Бабкин развел руками.
– Макар, есть версии?
– Здесь мы вступаем в область предположений. К тому времени, когда пришла очередь Сафонова идти в арку, он уже боялся своих приятелей. А перед Матусевичем еще и преклонялся.
– Напоминает секту…
– Это она и есть: харизматичный лидер с нравственностью скунса, окруженный поклонниками. Они убили четверых. Все были уверены, что мать Сафонова умерла естественной смертью, тем более Никита не раз навещал ее в больнице вместе с друзьями. Клименко случайно узнал обо всем, а узнав, безумно испугался. Не знаю, догадывался ли он, что Сафонова стоит опасаться больше, чем Сенцову и Лобана вместе взятых…
– Да полиции он боялся! – вмешался Сергей. – Решил, что теперь-то Никита точно их сдаст. Он был на похоронах. «Снег падал, много снега» – помнишь?
– Ну да, ее же хоронили в декабре. После побега Клименко настала очередь Матусевича и его товарищей бояться разоблачения. Никто не знал, куда он скрылся и почему. Думаю, они перебрали десятки версий. «Клименко раскололся!» Чат был удален, бывших друзей разметало в стороны. Все стали жить так, словно никакого клуба в их жизни не случалось. Даже «Дикий Шекспир» прекратил существование.
– Ты не закончил про Мельникова, – напомнила Маша.
– Может, Сафонов взял у приятеля машину и бессмысленно колесил по городу, пока его не занесло… – Илюшин пожал плечами: – Не могу представить куда. Я грешил на санитара в морге, но твой муж утверждает, что с нынешней системой регистрации забрать неопознанный труп невозможно.
– Утверждаю, – согласился Бабкин. – Это тебе не девяностые.
– Мельников мог скончаться у Никиты на руках.

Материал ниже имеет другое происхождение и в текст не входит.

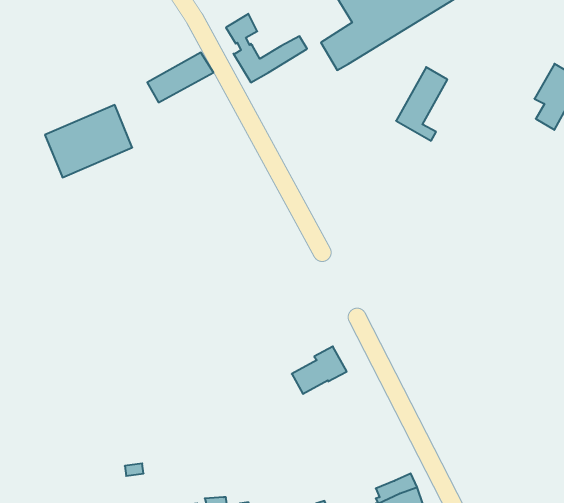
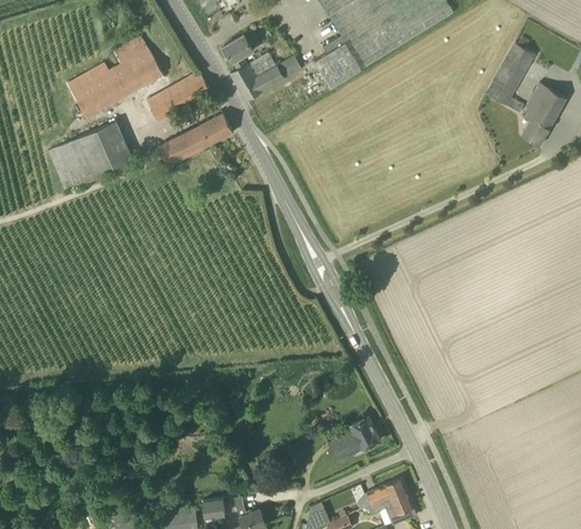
building: none -> [66,34,163,117]
building: [396,67,447,141] -> [486,42,535,113]
building: none -> [159,113,234,165]
building: [292,346,347,394] -> [328,416,381,462]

Не представляю, зачем парня понесло в Зеленоград… Если он этого не вспомнит, мы не узнаем правды. Ясно одно: сам он никого не убивал. Только привез труп старика, выгрузил в арке и воткнул в него нож.

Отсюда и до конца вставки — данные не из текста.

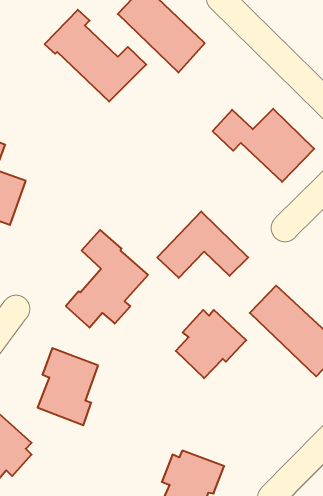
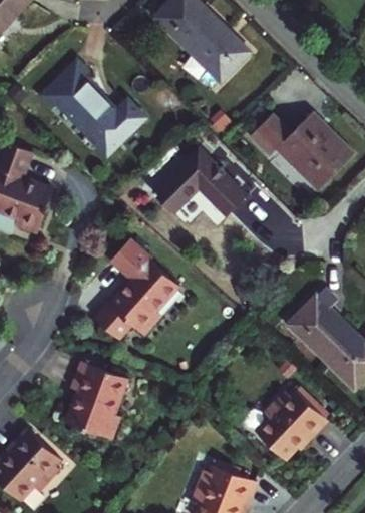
building: [45,10,146,102] -> [36,62,140,156]
building: [157,211,248,278] -> [148,148,242,216]
building: [176,310,246,378] -> [259,388,331,458]

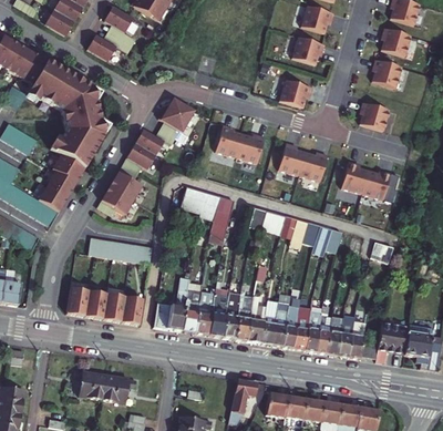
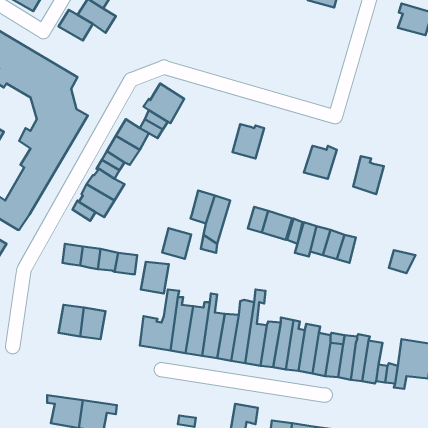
building: [291,37,323,64] -> none
building: [371,59,401,88] -> none
building: [279,79,311,107] -> none
building: [359,102,389,131] -> none
building: [215,124,243,157] -> none
building: [278,143,306,175] -> none
building: [361,170,390,199] -> none
building: [181,185,206,212] -> [162,228,191,259]
building: [65,287,89,315] -> none
building: [121,296,145,324] -> [141,262,169,293]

– Почему тело не опознали? – спросила Маша.
Сергей вздохнул.
– Отпечатки пальцев бесполезны, если Мельников не попадал ни в одну базу данных.
– А снимки зубов?
– Безымянный труп невозможно идентифицировать таким образом, если у тебя нет подозрений, кто это может быть, – ответил за Бабкина Илюшин. – Про ДНК и говорить нечего. С чем сравнивать образцы? Обычно тела опознают родственники или знакомые, но Аня искала опекуна в больницах Зеленограда, не Москвы.

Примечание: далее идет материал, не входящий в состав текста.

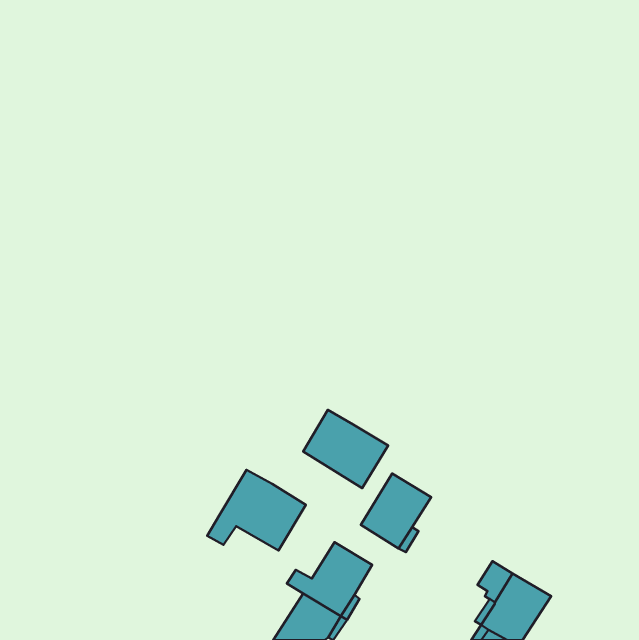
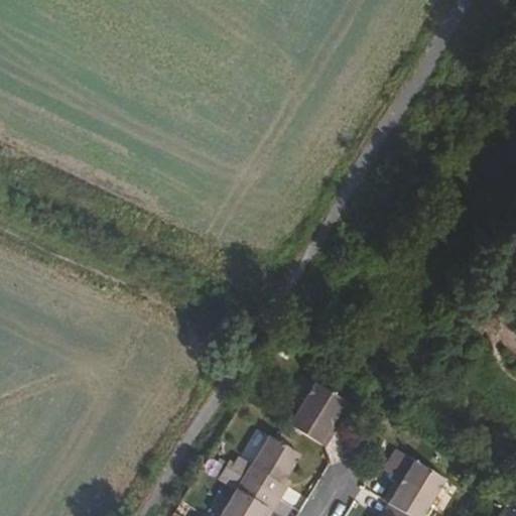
building: [303,410,388,488] -> none
building: [207,470,306,551] -> none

– И все-таки, в конечном счете, это девчонка виновата во втором появлении Кастора, – хмуро сказал Сергей.
– Нет. «Человек из дома напротив» возник раньше, чем Аня выследила Сафонова. Он услышал звонок, вернулся в коттедж, она ударила его по голове телефонным аппаратом. Сознание потерял Никита, а очнулся уже Кастор. С этой минуты мы почти все время имели дело с ним.
– Но где он жил?
Макар пожал плечами.
– Снял где-нибудь угол. Сафонов упомянул, что его держали взаперти, но ему удалось бежать. Не было никакого «взаперти». Это игра его больного воображения. Он и сам это понял.
Они помолчали.
– Что с ним теперь будет? – спросила Маша.
Илюшин кивнул на Сергея:
– Вопрос к нему.
– Судебно-психиатрическая экспертиза… – неохотно сказал Бабкин. – Что потом – неизвестно. Он убил четверых, двоих – с особой жестокостью, а пятому проломил череп. Но как, черт возьми, – вдруг вырвалось у него, – как обычный парень вырастил в себе такого психа? Объясните мне!
Маша покачала головой:
– Он не был обычным.
– Макар, ты тоже так думаешь?
– Помнишь, Шубин назвал компанию Матусевича цирком уродов? – вопросом на вопрос ответил Илюшин. – Если нормальный человек попадает в цирк уродов и хочет в нем прижиться, у него лишь один путь: он должен стать большим уродом, чем все они, вместе взятые.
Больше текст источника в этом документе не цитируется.